Jeff Clement, Mariners C
Former Mariners GM Bill Bavasi didn’t become the architect of baseball’s first 100-loss team to exceed $100 million in payroll by making moves that made sense. Even with Clement considered one of the organization’s top two prospects entering 2007 and 2008, Bavasi re-signed starting catcher Kenji Johjima to a three-year, $24 million extension in April 2008 while ignoring the 32-year-old’s potential for decline.
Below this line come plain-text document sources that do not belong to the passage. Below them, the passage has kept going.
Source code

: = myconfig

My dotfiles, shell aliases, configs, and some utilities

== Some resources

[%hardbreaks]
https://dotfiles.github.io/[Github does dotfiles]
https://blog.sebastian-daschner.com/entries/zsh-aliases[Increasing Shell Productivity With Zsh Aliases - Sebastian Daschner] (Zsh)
Johjima’s EqA crashed from .272 in 2007 to .229 last year, but he still started about three times as many games as the 24-year-old Clement, who himself struggled to a .234 EqA while splitting time at catcher and DH. PECOTA foresees a string of .280-ish EqAs in Clement’s future, but dislikes his defense enough to suggest he’ll cost more than one win a year behind the plate, echoing the sentiments of scouts never sold on his throwing ability. Throw in a recent knee surgery, and a move to first base or DH appears academic, though the presence of both Russell Branyan and Griffey-like Clement, both lefties-are blocking the way.
Joe Mather, Cardinals OF
As the potential shift of Schumaker attests, the Cardinals aren’t afraid to employ surplus outfielders elsewhere on the diamond. With Troy Glaus shelved for April, they’ve got a hole at third base, and they’re currently auditioning the late-blooming Mather, a 26-year-old corner outfielder who played third in college but hasn’t seen regular duty there since 2004. Mather’s PECOTA forecast for this year calls for a .265 EqA, with a high of .273 down the road-a level of productivity better suited to the hot corner. Reports out of the Cardinals’ camp suggest he’s already sewn up the Opening Day spot, and his newfound versatility enhances his chances of sticking around once Glaus returns.